Eventually I tore myself away and rejoined the main road.  The verge was generous, so I didn't feel quite so vulnerable to the traffic, and taking this way meant I'd reach Dolwyddelan in plenty of time, so I basically sauntered along.  It was a warm Saturday afternoon and everything felt very relaxed and lazy.  Nobody was in a rush.  The car park of Dolwyddelan Castle was half-filled, day-trippers making their way home having seen all they needed to.  


Soon I was on the outskirts of the village itself.  Small grey houses scattered along the path, with others clinging to the hill above.  Parked cars wedged onto the pavement.  Then I was at the centre, a crossroads with a pub, a church and a shop on each corner.  The fourth corner had a post box outside and the front was newly plastered and, I guessed, had once been the post office, to give you everything you needed in one place.


I went in the shop to get a snack and realised I didn't have any cash.  I'd only wanted a packet of mints, but I felt obligated to spend a fiver since I was using my card, so I added a couple of bottles of Coke and a sandwich and a packet of crisps to justify the transaction.  It's the banking industry's fault I eat so much.  It was a packed Spar, the kind of place that has to cater for every possible need a village could want, with narrow aisles and high shelves, and I fell out onto the pavement.

I had an absolute age until my train and the pub was closed.  What sort of country pub closes on a Saturday afternoon?  I wondered if this was one of those weird Welsh temperance villages where they'd finally acknowledged people liked a beer but allowed it only grudgingly, on the third Thursday of the month, and only serving halves.  Instead I wandered about the village, taking in the noticeboards.  The village cinema's upcoming showings were Angela's Ashes, The Lady in the Van and Suffragette - a fine trilogy of middlebrow, uninspiring, "quality" films that wouldn't offend anyone.  I'd missed a WI meeting with a talk from "The Soap Angels from Talsarnau".  The council were going to block up a footpath for six months "for reasons of danger to the public" while works went on.

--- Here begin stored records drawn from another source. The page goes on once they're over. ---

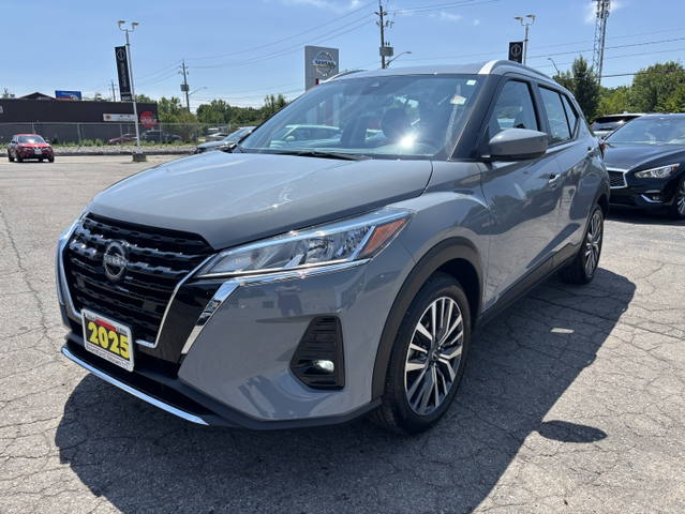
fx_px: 515
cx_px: 342
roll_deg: +0.2
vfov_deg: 53.1
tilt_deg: -13.1
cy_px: 257
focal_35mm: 26
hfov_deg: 67.3
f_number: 1.6
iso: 50
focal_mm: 5.96
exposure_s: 1/2342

I took a turn round the churchyard, vaguely looking at the gravestones, then I finally took up a seat in the garden round the War Memorial.  My feet let out an exhausted sigh; I hadn't realised how tired I was until I sat down.  I swigged my Coke while bees hummed round the flowers and drifted away, my brain sinking into silence, my body relaxing.  I felt my eyes sagging, over and over, and had to drag myself awake again.  How long was it since I'd left Llanrwst?  How long since I'd been in bed?


Nope.  I pulled myself up and forced myself to walk down the road to the station.  I was nearly done for the day.  The train would be there soon enough.  I crossed the river and walked across the car park to the platform.


You could feel the village's pride in their little country station, with its floral displays and its carefully painted benches and its heritage signage.  A small plaque on a lump of slate commemorated 130 years of the Conwy Valley Line, back in 2009.  The only thing it was missing was a decent station sign.


I paced the platform, stirring myself to stay awake, bouncing up and down and playing a podcast loudly to try and keep my mind stimulated.  Finally a train arrived and me and the couple of other passengers the station had attracted were able to climb aboard and head south

At first the route was the familiar, beautiful Wales I was used to.  Green hills, dancing water, trees swaying gently.  Beyond Roman Bridge however it seemed to darken.  The skies, previously blue and bright, turned gunmetal.  The grass became scrub.  Soon we vanished into a long, dark tunnel, and when we re-emerged, it was as though we'd travelled into another world.  The mountains had been torn apart and reshaped into ugly lumps.  They were stripped of vegetation and their slate chipped out and carried away.  It was a grey, harsh, cold town.

The train stopped.  This was Blaenau Ffestiniog.